A tracked point is born (detection), lives (frame-to-frame updates), accumulates a trajectory, and dies (occlusion, image exit, failed checks). Managed over thousands of frames, these lifecycles produce feature tracks, and feature tracks are a commodity with many buyers. Chapter 14 consumed them as the raw correspondences behind structure from motion and visual SLAM. Video stabilization fits a smooth camera path to them. Sparse-to-dense interpolation seeds Section 15.3's dense fields with them. And the object trackers later in this chapter (Section 15.5) can be seen as feature tracking promoted from points to whole templates, inheriting the same drift problems and the same need for health checks.

The honest limitation is occlusion. KLT has no memory: a point that disappears behind a pole is dead, and the point detected when it re-emerges is a stranger with a new identity. Re-identification across occlusions requires either appearance models (Section 15.5), motion prediction (Section 15.6's Kalman filters), or the learned long-range memory of the methods below.

Research Frontier: Track Any Point

KLT's modern descendants are the "track any point" (TAP) models, which follow arbitrary physical points (not just corners) through long videos, occlusions included. TAPIR (ICCV 2023) matches per-point features globally then refines locally, a learned echo of detect-then-iterate. CoTracker3 (Karaev et al., 2024, arXiv:2410.11831) tracks tens of thousands of points jointly with a transformer so that points support each other through occlusions, and reached state of the art while training on pseudo-labelled real videos, with BootsTAP (2024, arXiv:2402.00847) showing a similar self-training recipe. LocoTrack (ECCV 2024, arXiv:2407.15420) brought local 4D correlation to the problem for a 6x speedup. The conceptual line from "assume the window moves together" to "let a transformer decide which pixels move together" is direct, and Chapter 26 picks it up in earnest.

Exercise 15.2.1: Reading the Eigenvalues Conceptual

For each window, predict the eigenvalue pattern of the structure tensor ($\lambda_1, \lambda_2$ both large, one large, or both small) and the resulting Lucas-Kanade behavior: (a) a checkerboard square's interior; (b) a checkerboard corner; (c) a vertical picket fence photographed so the pickets repeat every 9 pixels, tracked with a 21-pixel window; (d) blue sky; (e) a leafy tree in wind. For case (c), explain why both eigenvalues can be healthy and the track still wrong, and which check in this section's pipeline would catch it.

Exercise 15.2.2: Pyramid Levels Versus Motion Range Coding

Take one sharp frame and synthesize its pair by shifting it horizontally by $s$ pixels for $s \in \{2, 5, 10, 20, 40, 80\}$. Detect 200 Shi-Tomasi corners and track them with calcOpticalFlowPyrLK using maxLevel 0, 1, 2, 3, and 4 (keep winSize=(21,21)). For each combination report the fraction of points whose recovered displacement is within 0.5 pixels of $s$. Plot success rate versus $s$ for each level count and verify the doubling rule from Figure 15.2.1: each added level roughly doubles the largest reliably trackable shift.
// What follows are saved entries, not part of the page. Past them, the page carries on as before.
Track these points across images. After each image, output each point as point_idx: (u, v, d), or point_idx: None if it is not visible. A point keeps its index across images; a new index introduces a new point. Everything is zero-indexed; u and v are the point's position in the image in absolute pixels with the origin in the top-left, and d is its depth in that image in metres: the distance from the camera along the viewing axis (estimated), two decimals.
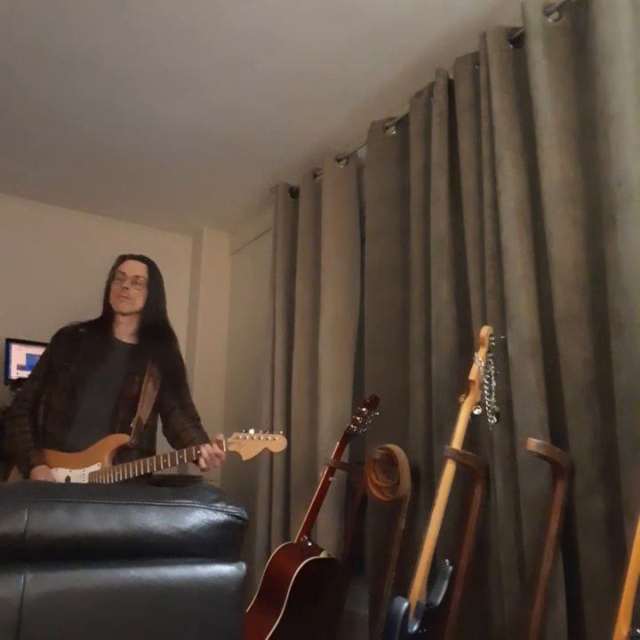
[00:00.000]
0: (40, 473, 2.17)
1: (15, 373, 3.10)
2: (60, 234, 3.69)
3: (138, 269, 2.46)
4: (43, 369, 2.39)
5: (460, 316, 2.11)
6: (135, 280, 2.43)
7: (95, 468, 2.21)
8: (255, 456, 2.17)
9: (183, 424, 2.38)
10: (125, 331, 2.44)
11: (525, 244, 1.86)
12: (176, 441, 2.36)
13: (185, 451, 2.18)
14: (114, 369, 2.36)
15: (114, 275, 2.47)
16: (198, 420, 2.43)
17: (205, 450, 2.14)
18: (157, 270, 2.52)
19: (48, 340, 2.47)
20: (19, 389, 2.93)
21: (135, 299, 2.42)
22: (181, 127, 2.89)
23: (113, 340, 2.42)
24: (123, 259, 2.51)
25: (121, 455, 2.26)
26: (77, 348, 2.37)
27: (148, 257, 2.54)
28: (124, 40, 2.34)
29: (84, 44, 2.36)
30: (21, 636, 0.90)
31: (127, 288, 2.41)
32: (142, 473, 2.18)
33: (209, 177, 3.36)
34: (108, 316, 2.45)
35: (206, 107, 2.73)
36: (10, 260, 3.49)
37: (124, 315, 2.43)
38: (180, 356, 2.53)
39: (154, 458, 2.19)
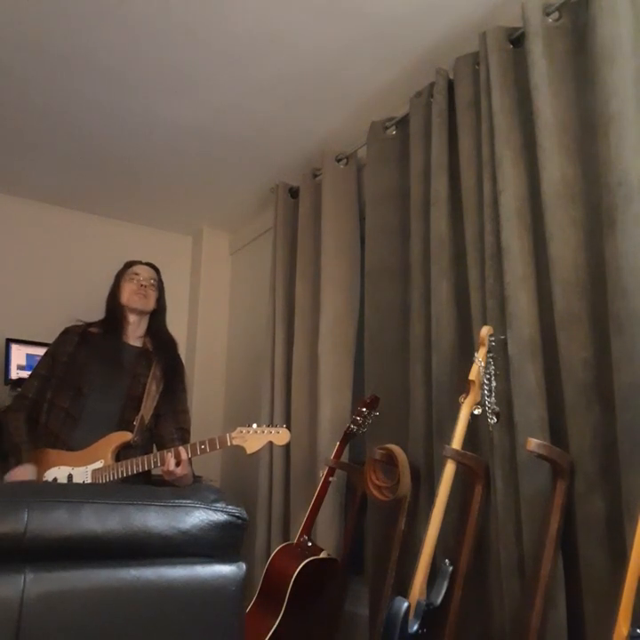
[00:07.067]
0: (21, 473, 2.16)
1: (15, 373, 3.10)
2: (60, 234, 3.69)
3: (150, 273, 2.56)
4: (45, 367, 2.39)
5: (460, 316, 2.11)
6: (149, 281, 2.52)
7: (98, 464, 2.22)
8: (259, 450, 2.17)
9: (171, 433, 2.39)
10: (134, 333, 2.48)
11: (525, 244, 1.86)
12: (161, 448, 2.35)
13: (188, 446, 2.19)
14: (122, 371, 2.39)
15: (125, 276, 2.52)
16: (187, 430, 2.44)
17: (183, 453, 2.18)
18: (162, 279, 2.62)
19: (48, 340, 2.47)
20: (18, 389, 2.94)
21: (150, 298, 2.51)
22: (181, 127, 2.89)
23: (123, 343, 2.44)
24: (131, 263, 2.57)
25: (124, 452, 2.27)
26: (87, 347, 2.39)
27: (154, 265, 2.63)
28: (124, 40, 2.34)
29: (84, 44, 2.36)
30: (21, 636, 0.90)
31: (145, 286, 2.49)
32: (145, 469, 2.20)
33: (209, 177, 3.36)
34: (118, 317, 2.46)
35: (206, 107, 2.73)
36: (10, 260, 3.50)
37: (137, 312, 2.47)
38: (181, 363, 2.58)
39: (157, 454, 2.21)
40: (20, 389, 2.47)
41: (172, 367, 2.49)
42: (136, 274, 2.52)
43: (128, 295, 2.47)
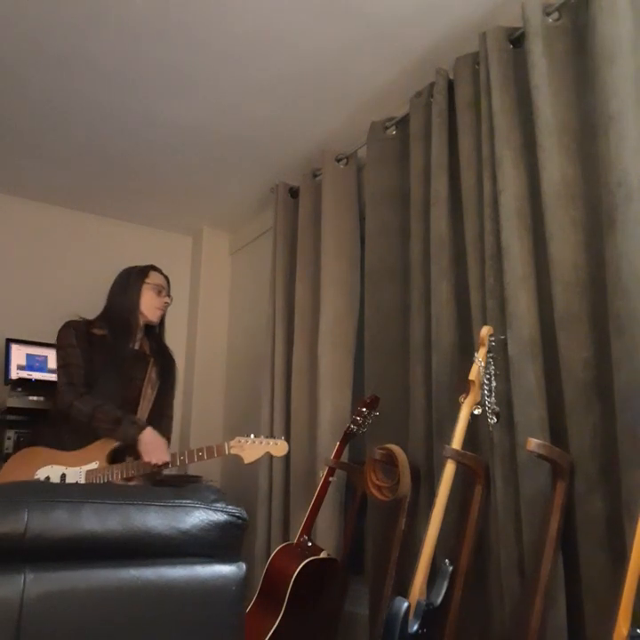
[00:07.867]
0: (152, 437, 2.22)
1: (15, 373, 3.10)
2: (60, 234, 3.69)
3: (167, 285, 2.56)
4: (77, 358, 2.32)
5: (460, 316, 2.11)
6: (170, 298, 2.54)
7: (92, 465, 2.22)
8: (256, 460, 2.23)
9: None
10: (136, 337, 2.48)
11: (525, 244, 1.86)
12: None
13: (186, 452, 2.22)
14: (121, 374, 2.38)
15: (147, 283, 2.48)
16: (168, 437, 2.43)
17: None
18: None
19: (48, 340, 2.45)
20: (19, 384, 2.92)
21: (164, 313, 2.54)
22: (181, 127, 2.89)
23: (128, 349, 2.44)
24: (152, 269, 2.54)
25: (119, 454, 2.27)
26: (92, 349, 2.36)
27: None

Exercise 15.2.3: How Long Do Tracks Live? Analysis

Run the KLT pipeline on 300 frames of any handheld video. Record each track's lifetime in frames and plot the survival curve (fraction of tracks alive after $k$ frames). Then re-run with (a) the forward-backward check disabled and (b) the threshold loosened to 5 pixels, and overlay the curves. Tracks live longer without the check; by sampling ten long-lived tracks from run (a) and inspecting them visually, estimate what fraction of that extra lifetime is genuine and what fraction is drift. What does this imply for using raw track length as a quality signal in a reconstruction pipeline like Chapter 14's?